Beethoven's genial Triple Concerto, by contrast, isn't the least bit controversial — except, perhaps, in its offbeat choice of violin, cello and piano as the solo instruments, a throwback to the multi-instrument concerto common in the Baroque period.

The SPCO's performance — unconducted, like the rest of the program — had a courtly elegance about it, inviting relaxation and a savoring of the music's playful, lyrical meanderings.

Two of the SPCO's own players, violinist Ruggero Allifranchini and cellist Julie Albers, took solo parts.

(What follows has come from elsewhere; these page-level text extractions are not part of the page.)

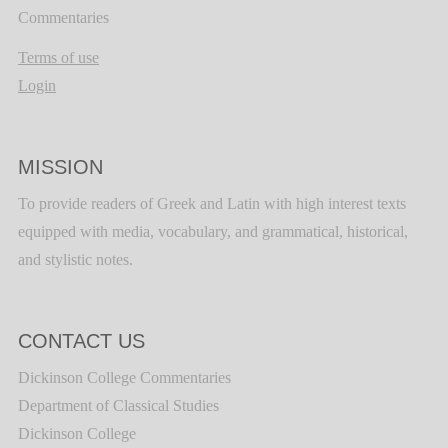
Commentaries
Terms of use
Login
MISSION
To provide readers of Greek and Latin with high interest texts
equipped with media, vocabulary, and grammatical, historical,
and stylistic notes.
CONTACT US
Dickinson College Commentaries
Department of Classical Studies
Dickinson College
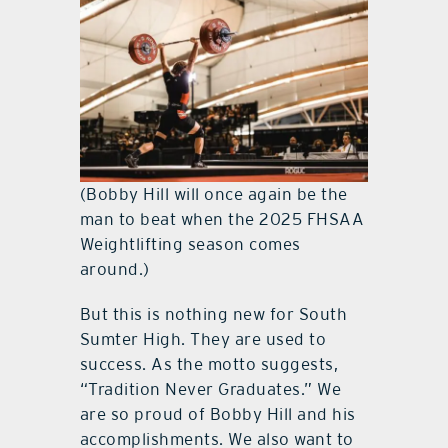
(Bobby Hill will once again be the
man to beat when the 2025 FHSAA
Weightlifting season comes
around.)
But this is nothing new for South
Sumter High. They are used to
success. As the motto suggests,
“Tradition Never Graduates.” We
are so proud of Bobby Hill and his
accomplishments. We also want to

The third was filled by young American pianist Orion Weiss, who sat center stage facing the orchestra and had the lid of his Steinway removed to make eye contact easier.

Unfortunately, it made listening to what Weiss was actually playing harder: With no reflecting board to focus the sound, the notes often evaporated toward the ceiling, leaving details of accent and articulation to be guessed at.

Allifranchini and Albers fared better, Allifranchini in particular impressing with the tensile sweetness of his violin playing and his alertness to the numerous instances of humor and mischief-making in Beethoven's concertante writing.

Undoubtedly the highlight of the evening, however, was a rare opportunity to hear the Variaciones Concertantes of the 20th-century Argentine composer Alberto Ginastera.

The work is a set of variations on an original theme, each iteration putting a particular instrument or group of instruments in the solo spotlight.

As such, it was a perfect advertisement for the elevated levels of artistry and sophistication the SPCO can call on from its current crop of players.

The introduction, exquisitely shaped by cellist Albers and harpist Victoria Drake, particularly caught the attention, as did the remarkably introspective playing of Zachary Cohen in the double-bass solo at the work's conclusion.

The SPCO's darkly probing interpretation suggested that the Variaciones is a work of major stature and one that we should hear more often. It whetted the appetite for further fresh discoveries in the orchestra's 2017-18 season.

Terry Blain writes about classical music and theater.